The need to register, educate, enthuse and turn out the vote on Nov. 2 in the African American and working-class communities permeated each plenary and workshop. The 8,000 delegates attended concurrent workshops on voter empowerment, education, health care, criminal justice, economic empowerment, labor, and housing segregation. Labor issues were a prominent part of the convention, especially the “Employee Free Choice Act.” (See related story, page 8).
A special plenary on “50 Years Brown and Beyond: Promise and Progress” focused on educational equity, academic gaps and the disparities in the rate of school suspensions, expulsions and dropouts of African American students. Every branch of the NAACP has been asked to commemorate Brown v. Board by campaigning to cut the disparity rates in education by 50 percent and to revise the No Child Left Behind Act’s punitive academic measures.
The Voter Empowerment Workshop went into the nuts and bolts of voter education, registration and mobilization. Speakers from across the country explained the voting laws such as the National Voter Registration Act, which requires verification before voters can be purged from the rolls, and the Help America Vote Act, which requires registrants to show IDs. Two weeks ago the state of Florida was forced to discard a flawed list of 47,000 “potential felons” to be purged from the voters’ rolls. The NAACP, the ACLU and other civil rights groups are in the forefront of monitoring the voting process in states where African Americans were disenfranchised in the 2000 election.
Louise Simpson, chair of the NAACP Political Action Committee, said, “Four to 6 million votes were not counted in 2000 and 1 million were African American votes. The NAACP is recruiting 6,000 lawyers to protect the vote in 2004.”
Joan Funn, from Alexandria, Va., a workshop participant, said, “I’ve been thoroughly energized. I’ll be going into every place where people are to register,” she said.
Hundreds of youth attended the convention, many of them competing in the Academic, Cultural, Technological and Scientific Olympics (ACT-SO). Four young people from the Camden County branch – Britton Knox, Alicia Valentine, Brittney Cream and Mark Wilson – told the World they were confident that Black youth will play a big role on Election Day. “Now more than ever African American youth will come out in large numbers due to the war and the current state of our government,” Valentine said. “This election will be powerful and very informative.”

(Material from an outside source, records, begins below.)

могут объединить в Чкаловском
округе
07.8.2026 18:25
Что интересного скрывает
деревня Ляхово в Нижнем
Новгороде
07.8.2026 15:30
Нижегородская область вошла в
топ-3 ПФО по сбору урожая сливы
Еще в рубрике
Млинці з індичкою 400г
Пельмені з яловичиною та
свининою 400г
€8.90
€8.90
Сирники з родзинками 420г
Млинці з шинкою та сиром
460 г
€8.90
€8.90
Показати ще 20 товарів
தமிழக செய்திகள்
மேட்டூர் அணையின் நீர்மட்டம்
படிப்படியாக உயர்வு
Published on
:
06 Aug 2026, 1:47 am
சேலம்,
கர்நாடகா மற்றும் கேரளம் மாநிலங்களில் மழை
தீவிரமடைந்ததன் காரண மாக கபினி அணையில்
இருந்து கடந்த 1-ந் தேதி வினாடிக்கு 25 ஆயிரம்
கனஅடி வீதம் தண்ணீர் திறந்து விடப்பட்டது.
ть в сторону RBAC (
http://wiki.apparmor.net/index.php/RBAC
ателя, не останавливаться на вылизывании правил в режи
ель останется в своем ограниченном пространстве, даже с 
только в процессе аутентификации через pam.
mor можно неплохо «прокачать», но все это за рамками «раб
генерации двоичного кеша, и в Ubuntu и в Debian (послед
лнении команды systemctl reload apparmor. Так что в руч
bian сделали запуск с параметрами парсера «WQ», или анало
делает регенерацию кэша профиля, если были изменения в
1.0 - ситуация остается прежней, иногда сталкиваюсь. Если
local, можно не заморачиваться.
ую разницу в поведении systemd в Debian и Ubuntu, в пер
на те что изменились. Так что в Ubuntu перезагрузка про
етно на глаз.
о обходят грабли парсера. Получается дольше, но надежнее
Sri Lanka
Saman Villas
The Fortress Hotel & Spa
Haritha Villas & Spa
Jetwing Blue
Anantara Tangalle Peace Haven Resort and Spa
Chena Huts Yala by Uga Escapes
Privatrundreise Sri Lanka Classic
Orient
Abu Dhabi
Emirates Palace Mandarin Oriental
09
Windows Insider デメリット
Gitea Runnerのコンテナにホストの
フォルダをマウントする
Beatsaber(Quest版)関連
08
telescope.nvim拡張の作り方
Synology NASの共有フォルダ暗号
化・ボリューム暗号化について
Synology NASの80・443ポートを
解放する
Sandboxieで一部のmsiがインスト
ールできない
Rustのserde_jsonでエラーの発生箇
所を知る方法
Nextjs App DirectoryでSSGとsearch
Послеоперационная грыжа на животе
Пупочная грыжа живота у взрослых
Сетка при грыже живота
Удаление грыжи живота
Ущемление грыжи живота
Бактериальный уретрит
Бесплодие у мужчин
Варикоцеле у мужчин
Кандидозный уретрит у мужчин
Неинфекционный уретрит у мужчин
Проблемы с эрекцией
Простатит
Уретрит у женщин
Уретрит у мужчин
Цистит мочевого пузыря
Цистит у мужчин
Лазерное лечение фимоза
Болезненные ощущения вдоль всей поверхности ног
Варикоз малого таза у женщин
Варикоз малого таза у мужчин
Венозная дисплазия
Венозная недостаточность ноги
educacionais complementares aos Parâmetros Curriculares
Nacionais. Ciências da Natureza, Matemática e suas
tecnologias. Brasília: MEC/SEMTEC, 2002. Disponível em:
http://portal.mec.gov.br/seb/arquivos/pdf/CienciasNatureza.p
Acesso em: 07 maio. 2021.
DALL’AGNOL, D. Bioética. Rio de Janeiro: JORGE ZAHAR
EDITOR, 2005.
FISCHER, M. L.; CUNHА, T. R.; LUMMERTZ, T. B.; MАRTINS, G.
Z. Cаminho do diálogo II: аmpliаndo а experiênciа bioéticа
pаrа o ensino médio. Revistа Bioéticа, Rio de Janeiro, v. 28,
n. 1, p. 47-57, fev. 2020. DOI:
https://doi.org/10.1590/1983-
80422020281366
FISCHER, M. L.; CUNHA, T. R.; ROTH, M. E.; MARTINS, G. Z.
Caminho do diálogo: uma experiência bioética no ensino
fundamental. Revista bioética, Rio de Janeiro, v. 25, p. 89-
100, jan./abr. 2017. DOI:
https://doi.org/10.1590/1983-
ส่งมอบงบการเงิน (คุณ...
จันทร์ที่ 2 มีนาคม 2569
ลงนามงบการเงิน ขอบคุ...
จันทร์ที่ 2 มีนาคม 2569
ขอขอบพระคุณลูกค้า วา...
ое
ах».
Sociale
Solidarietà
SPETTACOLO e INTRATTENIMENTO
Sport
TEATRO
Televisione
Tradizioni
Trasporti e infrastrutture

Democratic presidential candidate John Kerry addressed the warm and enthusiastic crowd, shaking hands and hugging all the way to the podium. Citing Bush’s snub of the convention, Kerry said, “Bush may be too busy to speak to you today, but he’ll have plenty of time after Nov. 2.” The crowd erupted in applause.
Speaking to the issues of the NAACP program, Kerry said that his campaign is about a job that pays the bills and has enough for some leisure time, fully-funded schools, small classes and better paid teachers, affordable and accessible health care for all, a country independent of Middle East oil and strong collaborative alliances with other countries. Kerry said it was the nation’s moral obligation to end the genocide in the Sudan as well as HIV/AIDS suffering at home and abroad.
He denounced Bush for not fully funding the No Child Left Behind Act, for the advancement of ultra-conservative judges, and for the voting fiasco of 2000, although, some delegates noted, he did not address the failure of Democratic senators, including himself, to join with members of the Congressional Black Caucus in challenging the 2000 election results at the time.
“Our job between now and Nov. 2 is to end the division between the fortunate America and the forgotten America,” Kerry said. “Let’s go out and get the job done.”